From left: Sales wiz Axel Wenner-Gren, Lux leader C.G. Lindblom and chief engineer Sven Carlstedt helped make vacuum cleaners portable and popular.
By Alan Wolf, YSN
Electrolux, or rather its forerunner, AB Lux, turned 120 last week.
It would be another 18 years before the company that helped popularize washing machines and portable vacuum cleaners would come into being. But it was its precursor that put the lux in Electrolux.

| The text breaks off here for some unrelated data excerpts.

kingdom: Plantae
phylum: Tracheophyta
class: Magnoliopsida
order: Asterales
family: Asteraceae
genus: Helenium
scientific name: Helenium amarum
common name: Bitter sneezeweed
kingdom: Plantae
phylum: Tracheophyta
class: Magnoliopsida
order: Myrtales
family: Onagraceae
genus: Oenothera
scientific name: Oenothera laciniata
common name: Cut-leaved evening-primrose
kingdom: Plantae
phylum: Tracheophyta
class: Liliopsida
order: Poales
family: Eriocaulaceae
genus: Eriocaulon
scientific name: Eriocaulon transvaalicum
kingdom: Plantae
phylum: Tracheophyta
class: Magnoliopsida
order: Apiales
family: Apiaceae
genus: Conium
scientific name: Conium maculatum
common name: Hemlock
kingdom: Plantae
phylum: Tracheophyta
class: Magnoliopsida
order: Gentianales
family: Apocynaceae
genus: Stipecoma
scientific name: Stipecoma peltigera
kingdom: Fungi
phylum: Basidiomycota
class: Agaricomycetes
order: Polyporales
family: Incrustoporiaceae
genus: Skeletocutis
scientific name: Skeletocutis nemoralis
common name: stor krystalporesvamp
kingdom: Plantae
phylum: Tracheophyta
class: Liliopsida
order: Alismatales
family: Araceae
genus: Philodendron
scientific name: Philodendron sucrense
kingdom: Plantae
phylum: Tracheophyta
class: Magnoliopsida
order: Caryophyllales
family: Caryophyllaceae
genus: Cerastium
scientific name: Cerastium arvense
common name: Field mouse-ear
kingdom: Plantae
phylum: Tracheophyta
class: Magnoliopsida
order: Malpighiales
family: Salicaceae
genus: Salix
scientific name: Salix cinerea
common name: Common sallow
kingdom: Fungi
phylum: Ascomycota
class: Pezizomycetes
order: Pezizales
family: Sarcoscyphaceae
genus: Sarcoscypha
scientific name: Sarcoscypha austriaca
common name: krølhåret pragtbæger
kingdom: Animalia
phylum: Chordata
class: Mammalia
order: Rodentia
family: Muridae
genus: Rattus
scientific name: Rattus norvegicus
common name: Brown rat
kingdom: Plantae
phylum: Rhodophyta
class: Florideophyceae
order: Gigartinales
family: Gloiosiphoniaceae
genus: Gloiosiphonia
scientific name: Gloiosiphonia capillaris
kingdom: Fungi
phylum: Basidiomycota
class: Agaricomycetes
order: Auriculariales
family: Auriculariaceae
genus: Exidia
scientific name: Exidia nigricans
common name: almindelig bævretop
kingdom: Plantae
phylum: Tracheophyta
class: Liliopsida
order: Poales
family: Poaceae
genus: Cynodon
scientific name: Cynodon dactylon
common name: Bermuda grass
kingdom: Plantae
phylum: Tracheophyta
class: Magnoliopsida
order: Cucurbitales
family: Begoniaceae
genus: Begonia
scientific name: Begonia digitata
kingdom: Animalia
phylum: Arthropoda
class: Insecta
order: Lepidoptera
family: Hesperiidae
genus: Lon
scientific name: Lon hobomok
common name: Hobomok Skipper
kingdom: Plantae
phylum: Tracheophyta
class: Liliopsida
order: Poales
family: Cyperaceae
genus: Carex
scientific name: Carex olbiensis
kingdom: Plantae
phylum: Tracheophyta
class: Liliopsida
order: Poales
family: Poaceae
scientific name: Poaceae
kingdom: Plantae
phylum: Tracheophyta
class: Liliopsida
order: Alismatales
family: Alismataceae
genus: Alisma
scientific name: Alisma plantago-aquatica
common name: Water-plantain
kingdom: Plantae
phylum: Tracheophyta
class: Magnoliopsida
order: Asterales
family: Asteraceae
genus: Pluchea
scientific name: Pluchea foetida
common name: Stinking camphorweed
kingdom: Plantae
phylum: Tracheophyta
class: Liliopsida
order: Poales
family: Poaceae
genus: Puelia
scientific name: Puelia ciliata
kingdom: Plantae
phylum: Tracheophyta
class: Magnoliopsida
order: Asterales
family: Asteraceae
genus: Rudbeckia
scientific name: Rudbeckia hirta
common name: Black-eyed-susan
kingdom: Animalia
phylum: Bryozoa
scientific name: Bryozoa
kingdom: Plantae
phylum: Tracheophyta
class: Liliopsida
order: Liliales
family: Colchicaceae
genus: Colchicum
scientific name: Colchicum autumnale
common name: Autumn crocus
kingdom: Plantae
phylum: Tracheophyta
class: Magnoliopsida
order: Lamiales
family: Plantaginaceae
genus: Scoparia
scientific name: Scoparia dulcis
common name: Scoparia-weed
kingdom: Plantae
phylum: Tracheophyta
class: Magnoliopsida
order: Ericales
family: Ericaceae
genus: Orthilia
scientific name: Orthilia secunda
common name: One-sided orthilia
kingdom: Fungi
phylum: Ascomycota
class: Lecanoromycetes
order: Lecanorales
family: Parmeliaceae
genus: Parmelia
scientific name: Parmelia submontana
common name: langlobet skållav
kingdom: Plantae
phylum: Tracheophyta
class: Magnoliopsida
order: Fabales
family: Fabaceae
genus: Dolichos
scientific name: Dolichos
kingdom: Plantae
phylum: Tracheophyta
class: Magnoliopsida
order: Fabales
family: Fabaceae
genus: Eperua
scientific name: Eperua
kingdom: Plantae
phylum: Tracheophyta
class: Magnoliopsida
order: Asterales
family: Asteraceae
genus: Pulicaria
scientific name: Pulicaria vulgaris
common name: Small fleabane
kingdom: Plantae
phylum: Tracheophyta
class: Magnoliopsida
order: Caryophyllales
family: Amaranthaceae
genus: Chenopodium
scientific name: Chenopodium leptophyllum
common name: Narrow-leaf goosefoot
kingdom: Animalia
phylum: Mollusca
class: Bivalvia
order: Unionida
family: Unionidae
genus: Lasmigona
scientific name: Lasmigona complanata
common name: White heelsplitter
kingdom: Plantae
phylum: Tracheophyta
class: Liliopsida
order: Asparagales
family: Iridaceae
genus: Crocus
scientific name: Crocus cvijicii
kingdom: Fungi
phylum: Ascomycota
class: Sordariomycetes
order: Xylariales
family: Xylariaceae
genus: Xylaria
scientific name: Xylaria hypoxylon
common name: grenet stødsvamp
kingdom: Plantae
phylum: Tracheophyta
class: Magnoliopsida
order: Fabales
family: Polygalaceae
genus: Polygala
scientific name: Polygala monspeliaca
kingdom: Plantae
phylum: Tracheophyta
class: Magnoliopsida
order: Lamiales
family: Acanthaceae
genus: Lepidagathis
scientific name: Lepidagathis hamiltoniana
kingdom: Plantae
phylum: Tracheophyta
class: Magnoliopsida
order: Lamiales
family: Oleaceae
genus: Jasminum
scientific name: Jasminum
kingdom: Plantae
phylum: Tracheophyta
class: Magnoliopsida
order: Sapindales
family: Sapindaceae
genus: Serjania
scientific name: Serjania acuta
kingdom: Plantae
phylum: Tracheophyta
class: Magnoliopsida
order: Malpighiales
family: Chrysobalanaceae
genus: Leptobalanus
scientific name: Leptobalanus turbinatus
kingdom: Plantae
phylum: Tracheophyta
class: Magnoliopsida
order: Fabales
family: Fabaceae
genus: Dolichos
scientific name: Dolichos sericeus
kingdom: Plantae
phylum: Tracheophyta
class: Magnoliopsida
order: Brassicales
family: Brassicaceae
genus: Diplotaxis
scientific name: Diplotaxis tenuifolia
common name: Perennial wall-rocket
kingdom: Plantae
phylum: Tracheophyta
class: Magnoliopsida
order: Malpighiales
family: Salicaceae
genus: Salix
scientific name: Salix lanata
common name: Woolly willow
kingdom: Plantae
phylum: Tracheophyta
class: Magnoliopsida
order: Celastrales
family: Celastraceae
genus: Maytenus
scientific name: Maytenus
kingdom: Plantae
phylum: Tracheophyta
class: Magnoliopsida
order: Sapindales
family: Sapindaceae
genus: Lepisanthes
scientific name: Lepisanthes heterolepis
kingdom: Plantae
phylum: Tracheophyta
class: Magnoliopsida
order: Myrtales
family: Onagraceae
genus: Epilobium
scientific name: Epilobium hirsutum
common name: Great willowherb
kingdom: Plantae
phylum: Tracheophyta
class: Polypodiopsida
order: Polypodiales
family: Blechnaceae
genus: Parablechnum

AB Lux was started by Swedish designer, industrialist and financier Sven Carlsson. Carlsson saw an opportunity in a new type of kerosene lamp, whose “glowing-net” design produced an extraordinarily bright light. After snapping up the lamp’s construction rights, he and some partners formed AB Lux in 1901 and secured a patent for their new “Lux-lamp.”
The company got off to a brisk start, making and selling its kerosene lamps worldwide as homes, offices, factories and cities searched for ever brighter and efficient sources of artificial light.
The future looked bright for Lux until 1909, when expansion costs, competition from electric lights and a crippling strike put a crimp in the business. Looking to expand its portfolio, the company licensed the rights to make and market a barrel-shaped, 40-pound electric vacuum cleaner. But it wasn’t until a sub-contractor, under the direction of sales wiz Axel Wenner-Gren, managed to reduce its weight, cut its cost and improve its suction that Lux had found its new lifeline.
Plagued by declining sales of its Lux-lamp and forced to write down its assets, Lux was eventually sold to a gaslight competitor, AGA. But the Lux division continued to produce vacuum cleaners exclusively for Wenner-Gren, who in 1919 created AB Electrolux as a standalone sales company.
By 1923 Lux was producing more than 100,000 vacuum cleaners a year for Electrolux, which sold them around the world. Then, following a dispute with AGA management, Wenner-Gren bought Lux back and the newly combined sales and manufacturing business, Electrolux, would go on to become a global household name.
Epilogue
Bio-pharmaceutical giant AstraZeneca has been in the news of late, thanks to the COVID-19 vaccine it co-developed and which much of the world is counting on to end the pandemic. But just like Electrolux, AstraZeneca got its start with AB Lux founder Sven Carlsson.
Carlsson had created a separate business, AB Keros, to provide the glowing nets for his kerosene Lux-lamps. Keros later expanded its operations to include pharmaceuticals, and in 1913 the medicinal products were transferred to the newly formed Astra, with Carlsson serving as the company’s main financier.
The rest, as they say, is history for Electrolux and AstraZeneca.